## Instructions for the task
Please repeat the rows word for word, from the line with "国がどんどんおかしくなってる。犯" up to and including the line with "的真实体验。这份从容，藏在". Leave the pictures out of your answer.

(Page images and extracted text)
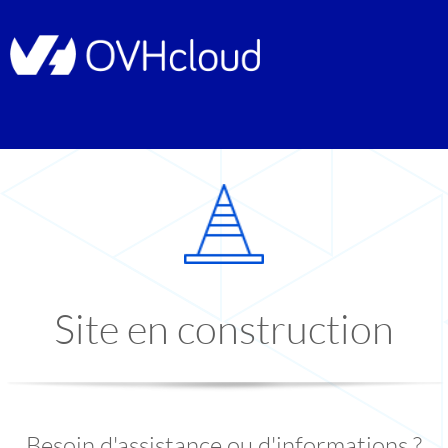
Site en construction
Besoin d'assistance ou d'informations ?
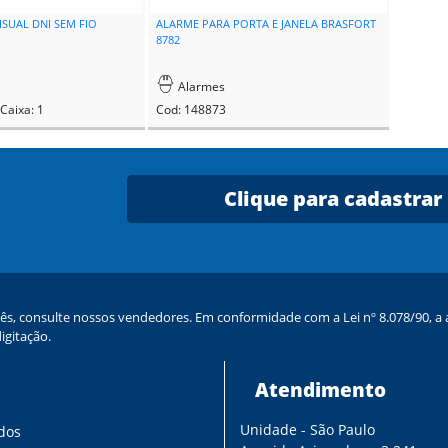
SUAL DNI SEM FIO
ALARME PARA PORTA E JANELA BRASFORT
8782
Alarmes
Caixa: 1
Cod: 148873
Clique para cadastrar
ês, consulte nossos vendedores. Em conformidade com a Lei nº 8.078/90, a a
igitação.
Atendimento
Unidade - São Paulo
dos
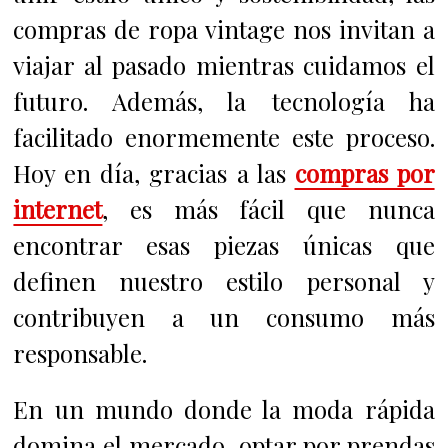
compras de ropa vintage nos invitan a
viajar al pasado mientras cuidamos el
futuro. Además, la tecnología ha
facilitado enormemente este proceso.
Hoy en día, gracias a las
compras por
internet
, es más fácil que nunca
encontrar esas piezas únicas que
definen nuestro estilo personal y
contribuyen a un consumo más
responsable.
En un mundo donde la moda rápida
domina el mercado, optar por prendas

==

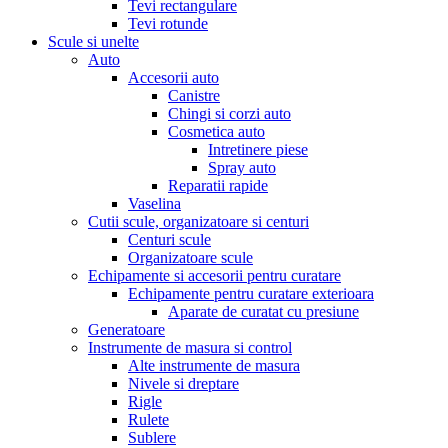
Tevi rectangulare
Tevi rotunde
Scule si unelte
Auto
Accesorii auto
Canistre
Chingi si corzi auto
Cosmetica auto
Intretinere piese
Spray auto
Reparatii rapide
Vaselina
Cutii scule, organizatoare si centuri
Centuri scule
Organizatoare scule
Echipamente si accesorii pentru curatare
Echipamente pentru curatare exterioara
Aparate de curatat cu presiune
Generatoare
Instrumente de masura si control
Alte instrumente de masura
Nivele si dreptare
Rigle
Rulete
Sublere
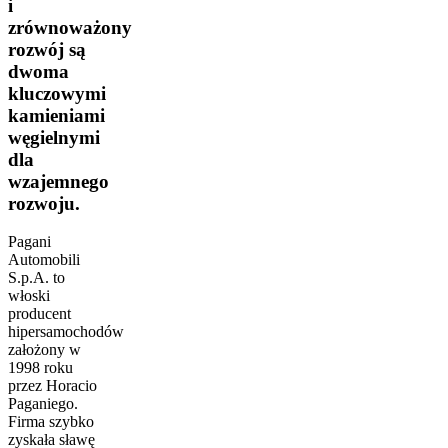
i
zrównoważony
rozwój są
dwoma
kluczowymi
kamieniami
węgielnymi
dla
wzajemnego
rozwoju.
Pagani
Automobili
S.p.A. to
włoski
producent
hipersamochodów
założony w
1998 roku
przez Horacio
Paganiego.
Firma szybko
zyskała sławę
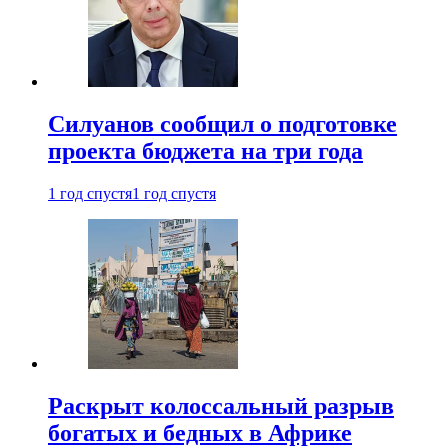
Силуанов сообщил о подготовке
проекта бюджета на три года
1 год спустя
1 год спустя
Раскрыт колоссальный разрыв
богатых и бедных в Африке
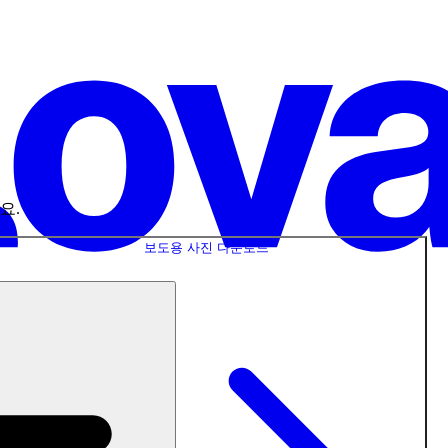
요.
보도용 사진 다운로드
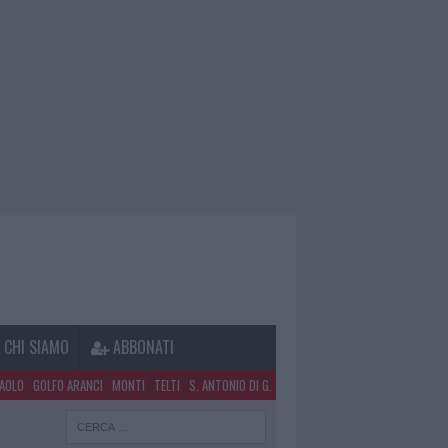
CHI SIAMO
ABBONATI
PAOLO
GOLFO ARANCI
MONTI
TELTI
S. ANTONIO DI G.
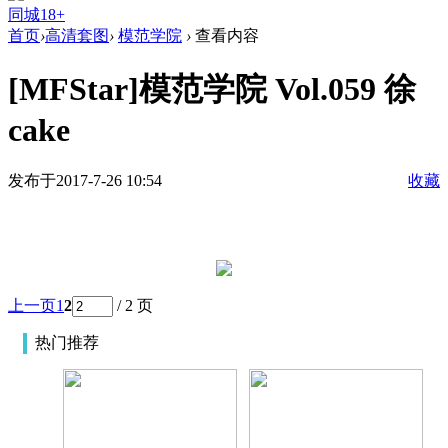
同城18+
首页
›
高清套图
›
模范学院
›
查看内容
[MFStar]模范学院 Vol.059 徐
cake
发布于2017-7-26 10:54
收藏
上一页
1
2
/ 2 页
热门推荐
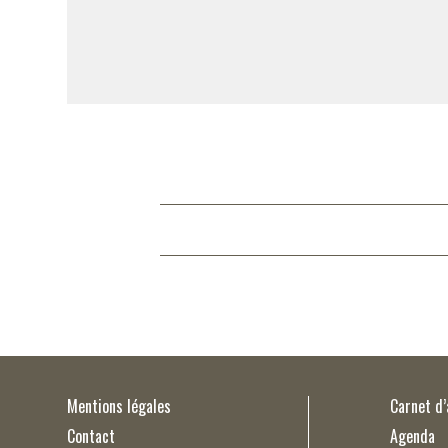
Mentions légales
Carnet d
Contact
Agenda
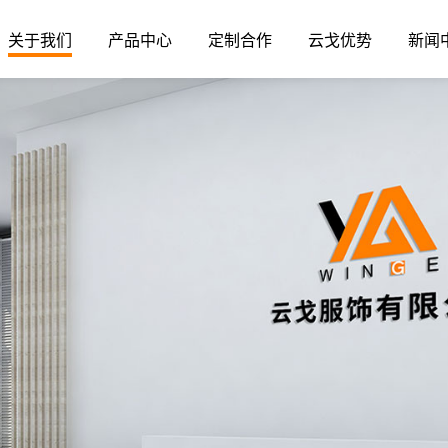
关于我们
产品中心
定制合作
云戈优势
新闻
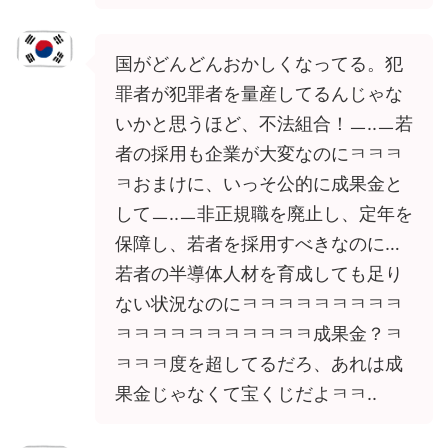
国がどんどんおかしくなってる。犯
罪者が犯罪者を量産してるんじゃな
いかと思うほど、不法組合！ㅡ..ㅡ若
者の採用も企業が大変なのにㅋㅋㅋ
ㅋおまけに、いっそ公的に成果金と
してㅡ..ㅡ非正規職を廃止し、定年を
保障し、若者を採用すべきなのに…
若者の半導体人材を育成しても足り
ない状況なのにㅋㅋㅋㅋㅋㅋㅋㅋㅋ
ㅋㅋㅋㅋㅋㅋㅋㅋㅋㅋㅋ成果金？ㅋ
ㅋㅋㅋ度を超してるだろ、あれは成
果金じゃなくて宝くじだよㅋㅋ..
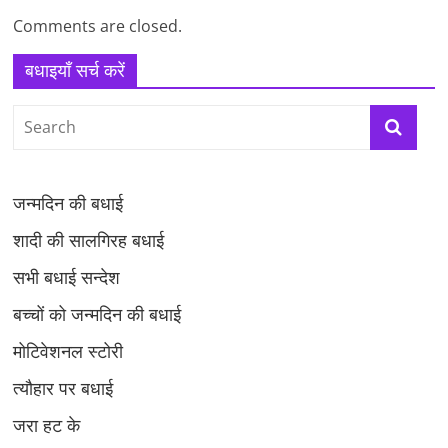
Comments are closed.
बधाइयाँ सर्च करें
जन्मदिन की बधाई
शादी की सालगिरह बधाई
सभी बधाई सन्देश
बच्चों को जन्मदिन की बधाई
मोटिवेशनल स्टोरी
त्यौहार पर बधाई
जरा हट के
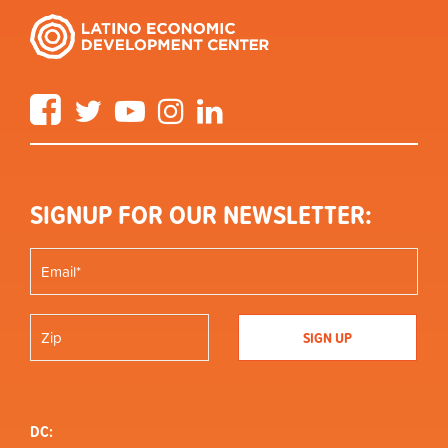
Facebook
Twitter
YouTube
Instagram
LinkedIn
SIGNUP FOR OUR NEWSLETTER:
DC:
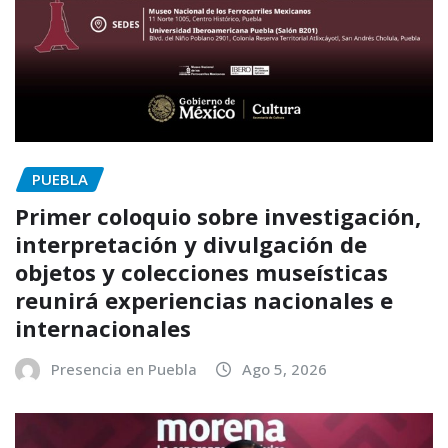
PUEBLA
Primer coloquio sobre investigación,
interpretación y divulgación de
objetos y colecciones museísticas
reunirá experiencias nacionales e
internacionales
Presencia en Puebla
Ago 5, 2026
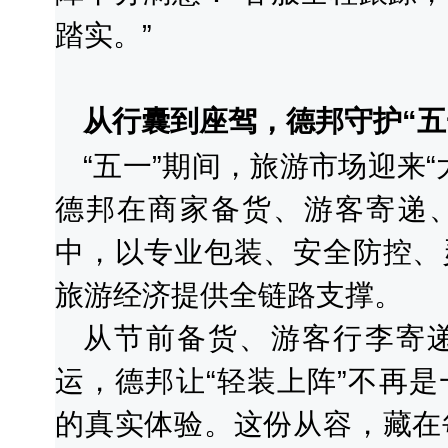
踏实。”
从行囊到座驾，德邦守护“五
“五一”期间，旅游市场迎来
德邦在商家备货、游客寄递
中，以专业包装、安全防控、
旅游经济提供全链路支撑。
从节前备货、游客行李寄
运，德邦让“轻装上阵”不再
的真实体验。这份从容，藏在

## Answer area
国がどんどんおかしくなってる。犯
罪者が犯罪者を量産してるんじゃな
いかと思うほど、不法組合！ㅡ..ㅡ若
者の採用も企業が大変なのにㅋㅋㅋ
ㅋおまけに、いっそ公的に成果金と
してㅡ..ㅡ非正規職を廃止し、定年を
保障し、若者を採用すべきなのに…
若者の半導体人材を育成しても足り
ない状況なのにㅋㅋㅋㅋㅋㅋㅋㅋㅋ
ㅋㅋㅋㅋㅋㅋㅋㅋㅋㅋㅋ成果金？ㅋ
ㅋㅋㅋ度を超してるだろ、あれは成
果金じゃなくて宝くじだよㅋㅋ..
Comments are closed.
बधाइयाँ सर्च करें
जन्मदिन की बधाई
शादी की सालगिरह बधाई
सभी बधाई सन्देश
बच्चों को जन्मदिन की बधाई
मोटिवेशनल स्टोरी
त्यौहार पर बधाई
जरा हट के
Facebook
Twitter
YouTube
Instagram
LinkedIn
SIGNUP FOR OUR NEWSLETTER:
DC:
PUEBLA
Primer coloquio sobre investigación,
interpretación y divulgación de
objetos y colecciones museísticas
reunirá experiencias nacionales e
internacionales
Presencia en Puebla
Ago 5, 2026
踏实。”
从行囊到座驾，德邦守护“五
“五一”期间，旅游市场迎来
德邦在商家备货、游客寄递
中，以专业包装、安全防控、
旅游经济提供全链路支撑。
从节前备货、游客行李寄
运，德邦让“轻装上阵”不再
的真实体验。这份从容，藏在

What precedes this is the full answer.